======== Extracted information ========
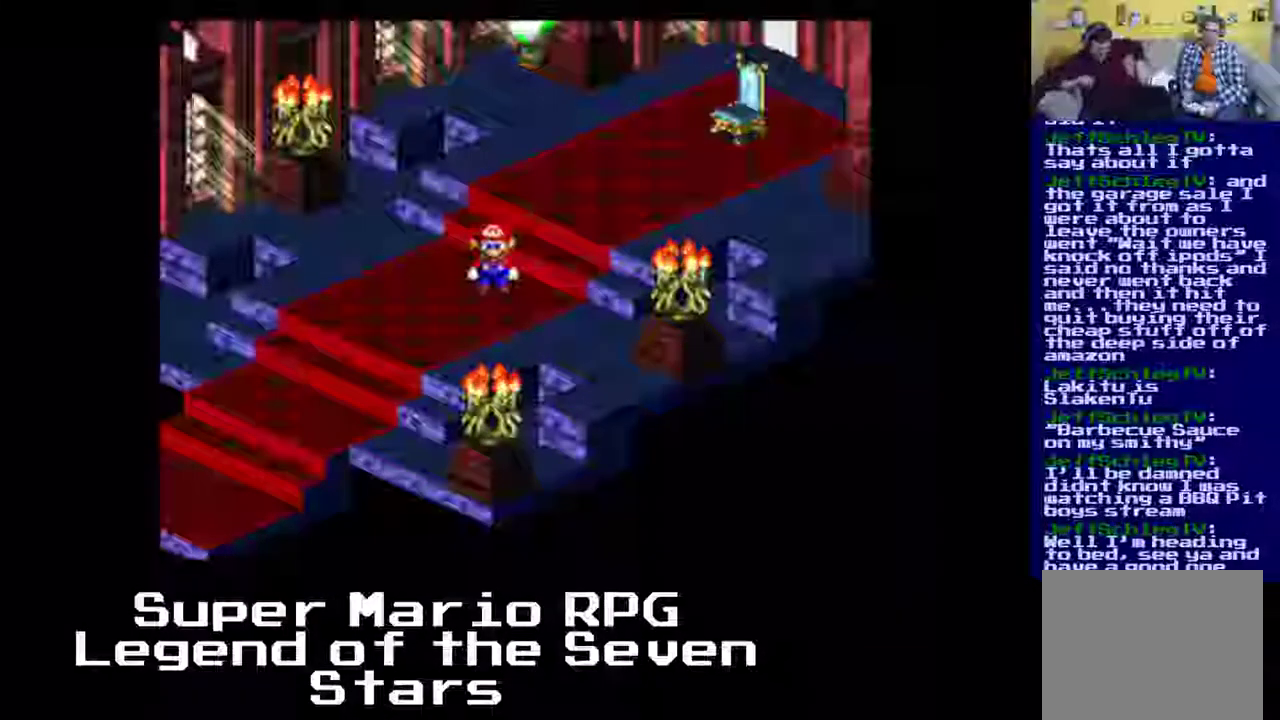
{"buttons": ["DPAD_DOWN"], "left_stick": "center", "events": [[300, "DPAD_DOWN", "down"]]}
========
======== Extracted information ========
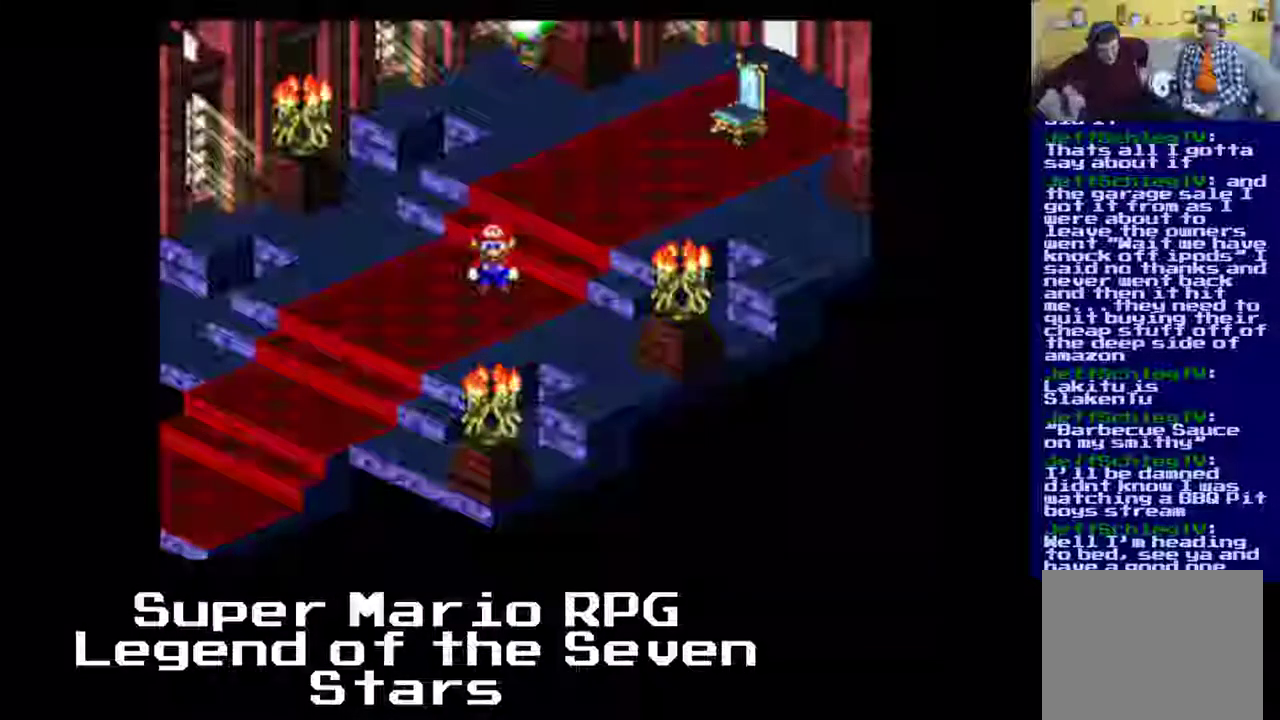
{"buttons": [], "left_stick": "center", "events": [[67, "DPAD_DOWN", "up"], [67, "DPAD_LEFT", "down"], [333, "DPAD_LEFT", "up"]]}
========
======== Extracted information ========
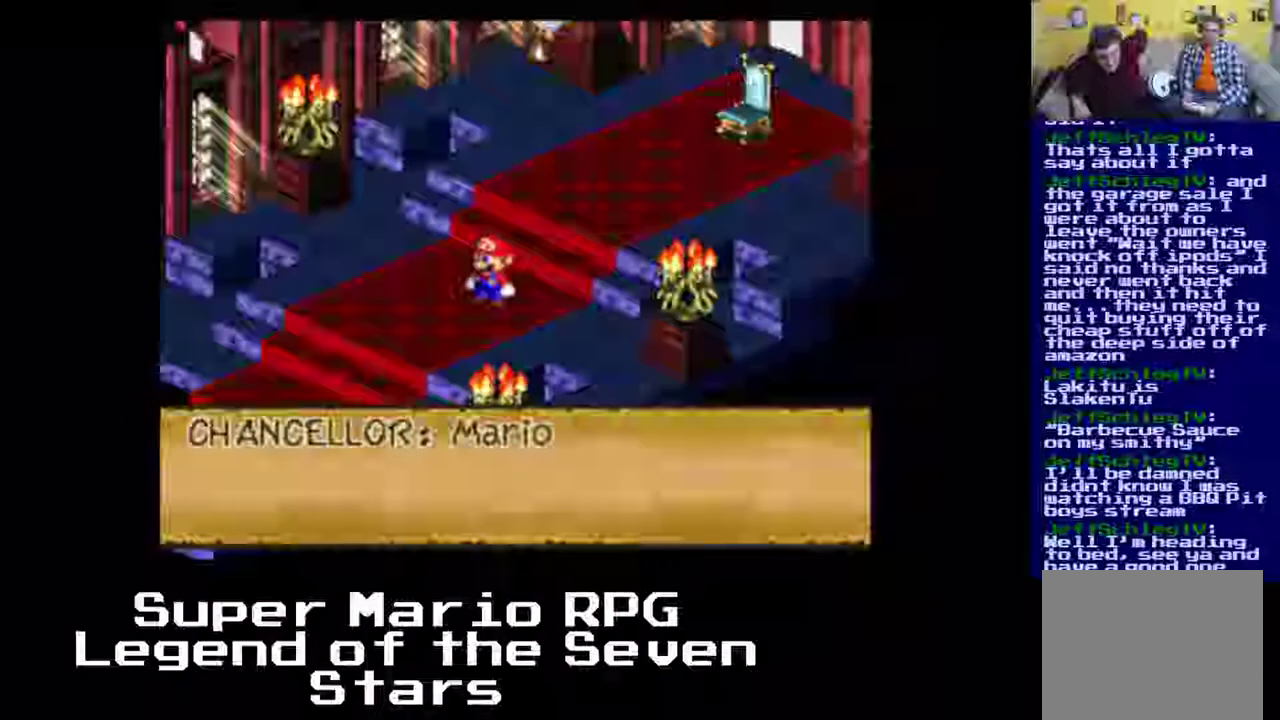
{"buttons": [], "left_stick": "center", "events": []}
========
Exercise directions –
Which lines hold the string "down"? Copy all of them from the data above.

Answer section –
{"buttons": ["DPAD_DOWN"], "left_stick": "center", "events": [[300, "DPAD_DOWN", "down"]]}
{"buttons": [], "left_stick": "center", "events": [[67, "DPAD_DOWN", "up"], [67, "DPAD_LEFT", "down"], [333, "DPAD_LEFT", "up"]]}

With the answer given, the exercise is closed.